Do not check URLs through includes

Do not use string.prototype.includes() for string comparison in assertions, because includes() returns true or false. When your check fails, you will get a report that false is not true — and no more details.

Instead of:

test("Should have corresponding URL", async () => {
const uri = await page.url();

await expect(uri.includes('example')).toBeTruthy();
});

Use appropriate method:

test("Should have corresponding URL", async () => {
const uri = await page.url();
await expect(uri).toHaveURL(/example/);
});

Or builtin assertions in case of an unusual checks:

test("Should have corresponding URL", async () => {
const uri = await page.url();
await expect(uri).toEqual(expect.stringContaining('example'));
});

This pattern applies for checking any strings and affects the readability and clarity of test reports.

Avoid regexp in checks

Regular expression checks make tests too sensitive and do not significantly increase test reliability, but they do make it more challenging to evaluate test failures.

Two exceptions exist:

regexp for URL verification;

date and time regexp.

Both of these sorts of data are appropriate for regexp testing.

Regexp testing is also acceptable if your testing project involves domain-specific IDs that can be linked to a pattern.

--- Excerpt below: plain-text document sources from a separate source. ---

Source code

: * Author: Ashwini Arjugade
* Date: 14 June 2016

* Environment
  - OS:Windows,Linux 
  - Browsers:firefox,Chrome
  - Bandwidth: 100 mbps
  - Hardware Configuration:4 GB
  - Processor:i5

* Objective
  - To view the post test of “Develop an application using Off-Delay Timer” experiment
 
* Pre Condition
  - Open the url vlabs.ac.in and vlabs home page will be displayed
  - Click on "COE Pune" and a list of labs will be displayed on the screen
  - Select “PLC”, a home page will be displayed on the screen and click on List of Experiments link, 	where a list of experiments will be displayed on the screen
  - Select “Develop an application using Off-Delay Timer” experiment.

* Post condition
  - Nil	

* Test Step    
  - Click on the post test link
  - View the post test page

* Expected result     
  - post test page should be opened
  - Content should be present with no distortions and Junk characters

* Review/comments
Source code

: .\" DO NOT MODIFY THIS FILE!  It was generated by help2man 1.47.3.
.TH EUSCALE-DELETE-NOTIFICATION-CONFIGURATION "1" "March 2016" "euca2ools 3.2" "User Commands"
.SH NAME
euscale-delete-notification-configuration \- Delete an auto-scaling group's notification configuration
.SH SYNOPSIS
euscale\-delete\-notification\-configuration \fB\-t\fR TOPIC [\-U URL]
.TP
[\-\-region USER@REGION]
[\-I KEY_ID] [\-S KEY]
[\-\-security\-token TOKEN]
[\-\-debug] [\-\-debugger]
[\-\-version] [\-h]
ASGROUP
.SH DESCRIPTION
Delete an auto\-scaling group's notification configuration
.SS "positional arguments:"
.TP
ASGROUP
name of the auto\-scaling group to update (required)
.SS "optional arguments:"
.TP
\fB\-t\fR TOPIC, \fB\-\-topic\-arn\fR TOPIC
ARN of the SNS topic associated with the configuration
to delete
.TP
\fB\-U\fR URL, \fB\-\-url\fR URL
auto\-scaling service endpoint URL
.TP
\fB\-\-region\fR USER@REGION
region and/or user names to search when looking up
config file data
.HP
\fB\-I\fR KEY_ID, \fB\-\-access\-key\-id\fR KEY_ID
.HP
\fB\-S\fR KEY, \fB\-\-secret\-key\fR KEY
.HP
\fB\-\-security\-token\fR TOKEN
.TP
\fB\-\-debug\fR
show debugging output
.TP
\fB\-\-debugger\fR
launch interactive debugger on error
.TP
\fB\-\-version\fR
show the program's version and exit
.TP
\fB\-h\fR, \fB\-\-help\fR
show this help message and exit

Wrap clicks and expectations into a promise

Instead of:

await page.locator('.button').click();
const response = await page.waitForResponse('https://example.com/');
await expect(response.ok()).toBe(true);

Do:

const [response] = await Promise.all([
page.waitForResponse('https://example.com/'),
page.locator('.button').click(),
]);
await expect(response.ok()).toBe(true);

Promise.all prevents a race condition between clicking and waiting for something. The first example is likely to be extremely flaky.

Do not use global variables for page object methods

Isolate tests/steps from each other. Do not use global variables which are used and rewritten by multiple test steps in a single test suite.

Instead of:

const myPageObject = new MyPageObject(page);test('Should do something', async () => {
await myPageObject.doSomething();

});test('Should have something', async () => {
await myPageObject.haveSomething();

});

Do:

test('Should do something', async () => {
const myPageObject = new MyPageObject(page);
await myPageObject.doSomething();

});test('Should have something', async () => {
const myPageObject = new MyPageObject(page);
await myPageObject.haveSomething();


});

If variables are not rewritten, it reduces the probability of rewriting them incorrectly or asynchronously — it increases the overall stability of the tests. 

Do not scatter test cases

Everywhere should be checked using the same functionality.

For instance, in test-1.spec.ts, check a banner using expect A, and in test-2.spec.ts, check the same banner (perhaps on a different page) using expect B. Instead, check the banner using both expects (A and B) in each of the tests (test-1.spec.ts and test-2.spec.ts).

Do not mix different kind of tests

Do two tests: an API test and a UI test if you wish to check the API and UI for a single user activity.

Do two tests: the UI test and the screenshot test if you wish to simultaneously validate UI functioning and screenshot the layout.

Do two integrated API tests, each of which performs specific checks, if you wish to simultaneously test JSON schemes and end-to-end API situations.

Use linters and formatters from the testing project

Tests should inherit linter and formatter rules from the testing (parent) project if a directory containing tests is situated inside the testing project, tests are located in a separate repository, or tests are developed by dedicated autotest engineers or developers.

If the rules for ESLint and Prettier are the same, tests will be closer to the testing code (and autotest engineers will be closer to developers).